The property market in many parts of Australia has experienced substantial price growth over the past year and when the market starts heating up, it's more important than ever that you are well-prepared with a strong strategy. In this article from the December edition of Property Investor, Chris Gray, CEO of Empire, a company that builds property portfolios for clients, shares his advice for buying in a hot market.
Secure finance pre-approval
It's imperative that you get pre-approved for finance, so you know exactly how much you can afford to pay for a property. Many buyers waste valuable time looking at properties they can't afford, and in a rising market a property they could have afforded earlier in the year may now be out of their reach.
Know what you want and be realistic
I recommend creating a checklist to ensure that you are able to recognise the right property when it comes around. This checklist should include a list of all of your essential must haves and what's optional, allowing you to quickly and effectively 'rate' a property. You need to build some flexibility in to these criteria, as none of us can afford the perfect house in the perfect location, as it nearly always comes at too high a price. If you get too picky you'll miss out on the property you wanted - I believe it pays to be realistic - you'll find that dream property before you know it.
Do your research
The most effective way to gain an accurate expectation about the price points of various properties is by viewing lots of open homes and keeping track of the price they sold for. At auctions, try to note whether it's a one off high price with two competitive bidders pushing the price up, or if there's ten or more people all bidding seriously, as that will give you a better idea of market demand and price expectations for that type of property.
Compare like with like
When you go to the inspections make sure you get the size of the property (internal and external), strata fees, likely rent and other important figures so you can ensure that you're comparing like with like. Seeing ten open homes a day can lead to confusion when you're looking back at them a few weeks later - try constructing a simple spreadsheet and then comparing what the agents were quoting, to what the property finally sold for.
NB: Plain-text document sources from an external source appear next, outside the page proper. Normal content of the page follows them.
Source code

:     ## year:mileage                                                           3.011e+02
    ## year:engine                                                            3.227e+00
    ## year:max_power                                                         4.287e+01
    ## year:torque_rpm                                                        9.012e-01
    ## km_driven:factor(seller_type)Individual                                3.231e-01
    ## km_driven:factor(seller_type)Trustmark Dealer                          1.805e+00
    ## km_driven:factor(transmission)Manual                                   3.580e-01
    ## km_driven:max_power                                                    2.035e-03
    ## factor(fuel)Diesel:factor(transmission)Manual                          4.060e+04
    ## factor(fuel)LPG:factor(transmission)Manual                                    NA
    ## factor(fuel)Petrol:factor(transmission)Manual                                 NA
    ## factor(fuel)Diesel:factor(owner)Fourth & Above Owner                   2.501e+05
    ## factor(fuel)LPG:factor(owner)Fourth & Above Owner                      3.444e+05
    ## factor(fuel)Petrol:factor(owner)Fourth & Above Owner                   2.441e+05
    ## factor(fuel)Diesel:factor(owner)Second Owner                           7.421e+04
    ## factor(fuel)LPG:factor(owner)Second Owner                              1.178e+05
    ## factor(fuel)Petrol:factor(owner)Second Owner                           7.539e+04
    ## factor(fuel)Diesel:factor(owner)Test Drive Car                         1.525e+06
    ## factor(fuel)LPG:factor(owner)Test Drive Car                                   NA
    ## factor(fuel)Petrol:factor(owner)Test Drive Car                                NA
Retail today = wholesale tomorrow
While we all want to bag a bargain, it's not always possible, especially in a rising market. Paying a fair price for a property today can be the same, or perhaps even cheaper compared to buying at a discount tomorrow. Firstly, tomorrow often never comes and secondly, if you do find a bargain, it may be in six months time when the property's value has gone up $50,000 which far outweighs the $20,000 discount you received from the vendor.
Accept that the market moves quicker than you can save
It's tough saving for a deposit, especially when you're young and starting out. While saving is a good practice to get into, properties often rise in a boom faster than you can save. So even if you have to pay lenders mortgage insurance (LMI) today, it may be better to buy now with 10 per cent deposit than wait until next year when you have saved a 20 percent deposit.
Know what to do at auction
Before turning up to an auction, you need to be 100 per cent sure of what the property is worth to you and feel comfortable bidding against others. Go to as many auctions as you can before bidding on one and see how the professionals bid compared to the public. Consider getting a friend or hiring someone to bid on your behalf if you're unsure - it might cost a fee but it takes the emotion out of it.
Overall, you need to remember that action is essential in a moving market and you have to be prepared to re-set your expectations every few weeks as prices and opportunities change. The property market is never going to be 100% perfect when you purchase, so try to get as confident as you can and then make your move.